__SELECTED TEXT__
--- Start ---
Brian Herron


The pit of despair – when customer experience tanks

Do you recognise the shape of this graph?

Image of a line graph: The graph describes customer satisfaction
Image of a line graph: The graph describes customer satisfaction

You might if you work in banking, insurance, enterprise software, telcos… You get the idea. We see it across all of the industries we work with. The graph describes customer satisfaction from the moment of purchase through first experience and onwards into general usage of a product or service.

It shows the moment of purchase as the high point of satisfaction – when customers are all hope and trust. But it quickly plunges as customers become frustrated before eventually levelling off into a kind of fatigued acceptance. They don’t even care enough to be angry anymore. The x is where you risk losing your customer.

You want examples of what this looks like in real life?

  • You sign up with a utility company that offers a significant honeymoon deal. You’ve seen your bills creep up significantly over the last three years, but the company is still going gangbusters with attractive sign up offers to new customers – even better than the one you were offered. Where is the love for you as a loyal customer?
--- End ---
__EXERCISE TASK 1__
In the records, start at the line that has "specimen entry 4h34." and go through the end of the records, swapping every "surveyor" for "inspector" and leaving all else unchanged. Leave the picture lines out of your answer.
The text and the records were taken from separate sources.

Records from a collection
--- Start ---
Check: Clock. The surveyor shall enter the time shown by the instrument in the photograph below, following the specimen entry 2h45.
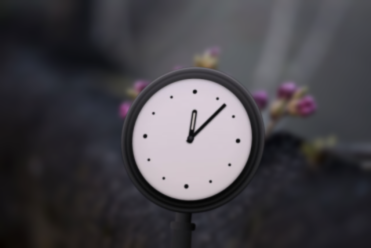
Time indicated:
12h07
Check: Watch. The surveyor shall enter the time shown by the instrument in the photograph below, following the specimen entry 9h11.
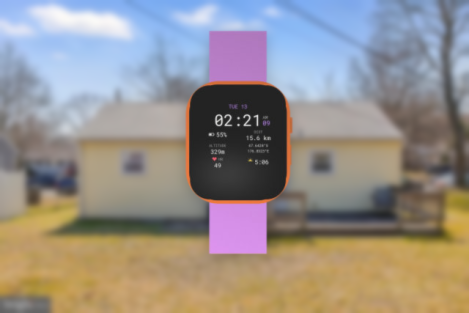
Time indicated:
2h21
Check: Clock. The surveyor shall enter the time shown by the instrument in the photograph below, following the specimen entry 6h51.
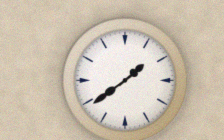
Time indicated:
1h39
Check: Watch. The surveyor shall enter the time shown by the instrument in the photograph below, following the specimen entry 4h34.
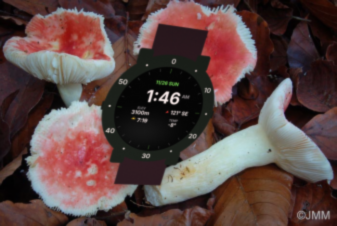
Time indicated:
1h46
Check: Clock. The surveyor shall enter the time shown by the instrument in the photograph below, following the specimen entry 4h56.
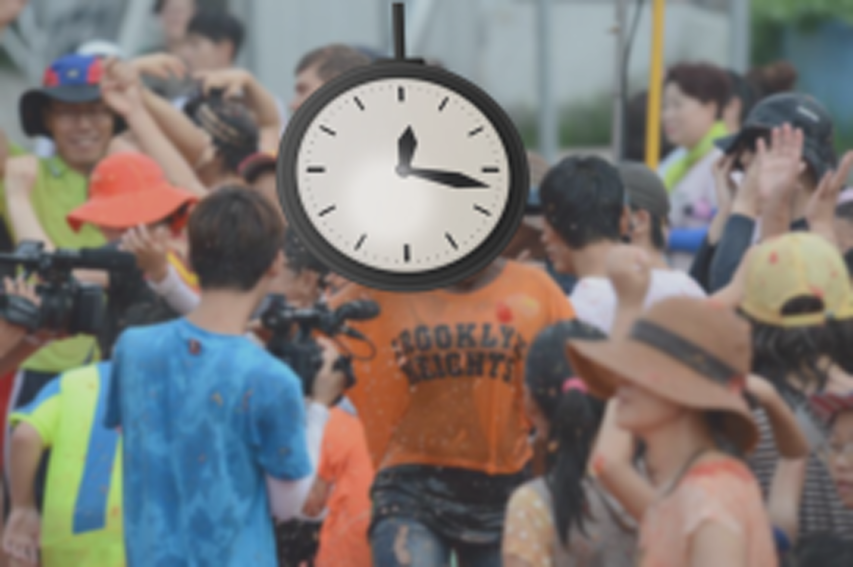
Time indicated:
12h17
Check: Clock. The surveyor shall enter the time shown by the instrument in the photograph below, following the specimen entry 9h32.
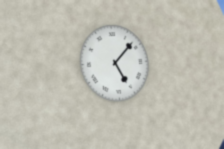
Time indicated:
5h08
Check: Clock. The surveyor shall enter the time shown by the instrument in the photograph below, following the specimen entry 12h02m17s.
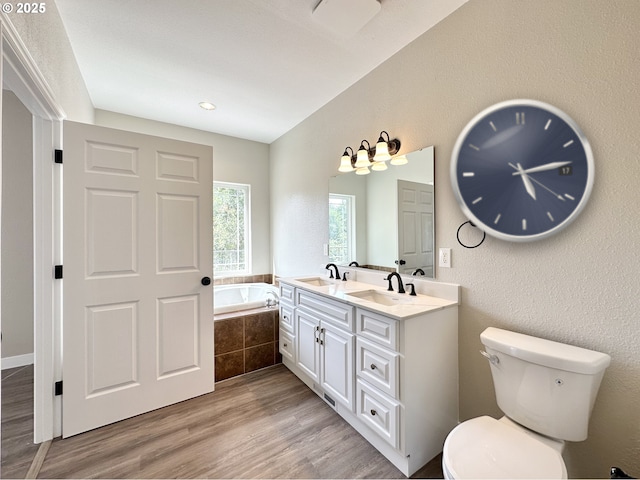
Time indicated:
5h13m21s
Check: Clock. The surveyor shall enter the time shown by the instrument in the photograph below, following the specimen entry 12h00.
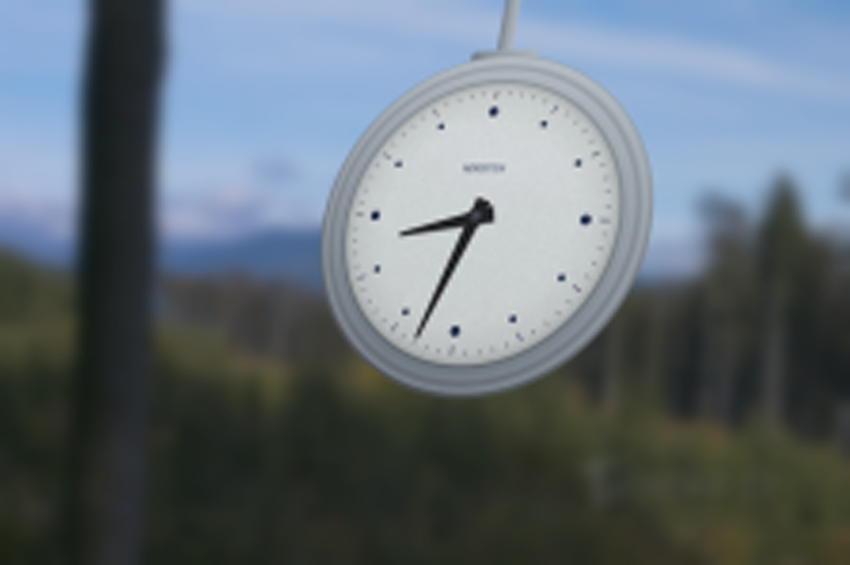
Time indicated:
8h33
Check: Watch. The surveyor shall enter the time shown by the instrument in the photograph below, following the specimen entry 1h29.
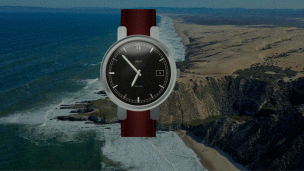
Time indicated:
6h53
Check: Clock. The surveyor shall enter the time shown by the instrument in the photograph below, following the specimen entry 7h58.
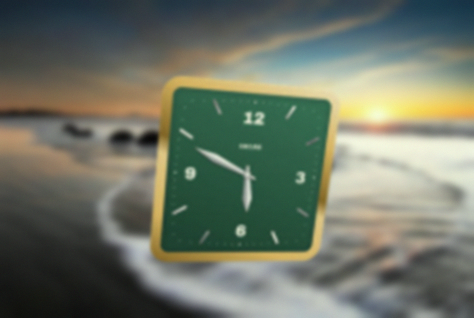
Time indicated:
5h49
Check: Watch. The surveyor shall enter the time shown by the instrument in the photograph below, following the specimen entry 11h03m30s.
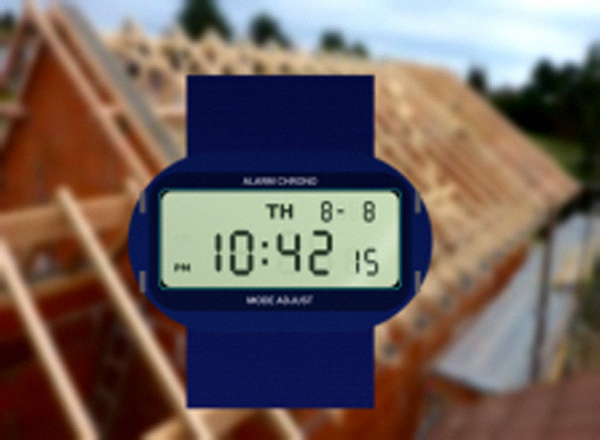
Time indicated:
--- End ---
__EXERCISE TASK 2__
Answer these questions from the customer experience article.
(a) What does the graph describe?
(b) What does the x on the graph mark?
(c) In the utility company example, over how many years have the bills crept up?

__SOLUTION 1__
Check: Watch. The inspector shall enter the time shown by the instrument in the photograph below, following the specimen entry 4h34.
Time indicated:
1h46
Check: Clock. The inspector shall enter the time shown by the instrument in the photograph below, following the specimen entry 4h56.
Time indicated:
12h17
Check: Clock. The inspector shall enter the time shown by the instrument in the photograph below, following the specimen entry 9h32.
Time indicated:
5h08
Check: Clock. The inspector shall enter the time shown by the instrument in the photograph below, following the specimen entry 12h02m17s.
Time indicated:
5h13m21s
Check: Clock. The inspector shall enter the time shown by the instrument in the photograph below, following the specimen entry 12h00.
Time indicated:
8h33
Check: Watch. The inspector shall enter the time shown by the instrument in the photograph below, following the specimen entry 1h29.
Time indicated:
6h53
Check: Clock. The inspector shall enter the time shown by the instrument in the photograph below, following the specimen entry 7h58.
Time indicated:
5h49
Check: Watch. The inspector shall enter the time shown by the instrument in the photograph below, following the specimen entry 11h03m30s.
Time indicated:

__SOLUTION 2__
(a) Customer satisfaction from the moment of purchase through first experience and onward into general usage of a product or service.
(b) It marks where you risk losing your customer.
(c) Three years.